Extracted information =>
# # # # #
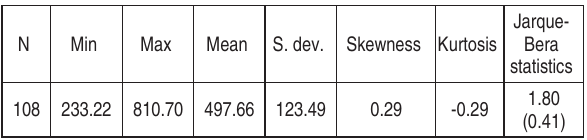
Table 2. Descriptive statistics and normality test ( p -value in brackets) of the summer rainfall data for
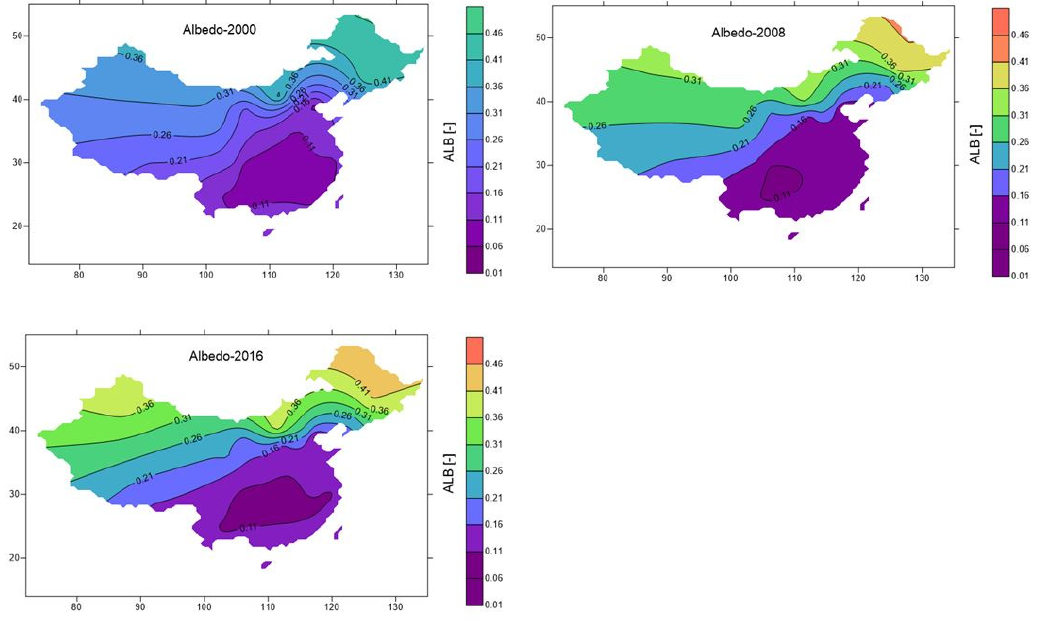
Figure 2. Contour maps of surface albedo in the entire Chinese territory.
# # # # #
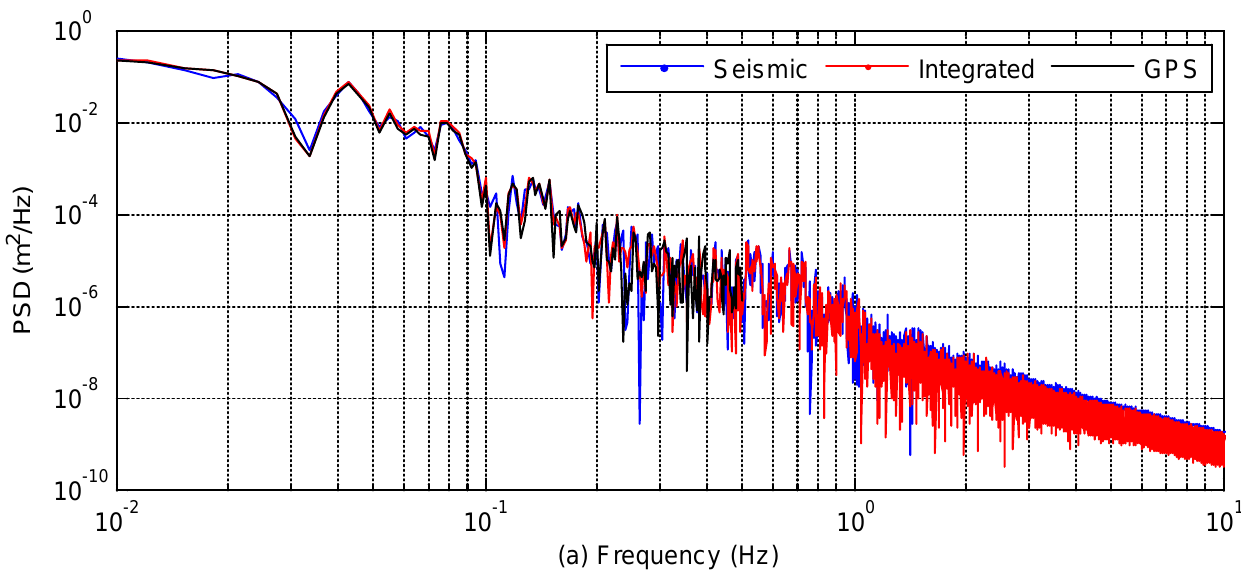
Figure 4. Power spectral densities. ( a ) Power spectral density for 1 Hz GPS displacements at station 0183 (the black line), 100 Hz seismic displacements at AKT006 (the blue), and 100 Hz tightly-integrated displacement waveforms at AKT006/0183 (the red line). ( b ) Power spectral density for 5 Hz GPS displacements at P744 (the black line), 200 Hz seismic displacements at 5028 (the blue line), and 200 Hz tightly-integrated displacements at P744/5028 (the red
# # # # #
What you have to do => For the entries above, print exactly the lines between the one with "Table 2. Descriptive" and the one with "Figure 2. Contour", inclusive, with no pictures.

Finished task =>
Table 2. Descriptive statistics and normality test ( p -value in brackets) of the summer rainfall data for
Figure 2. Contour maps of surface albedo in the entire Chinese territory.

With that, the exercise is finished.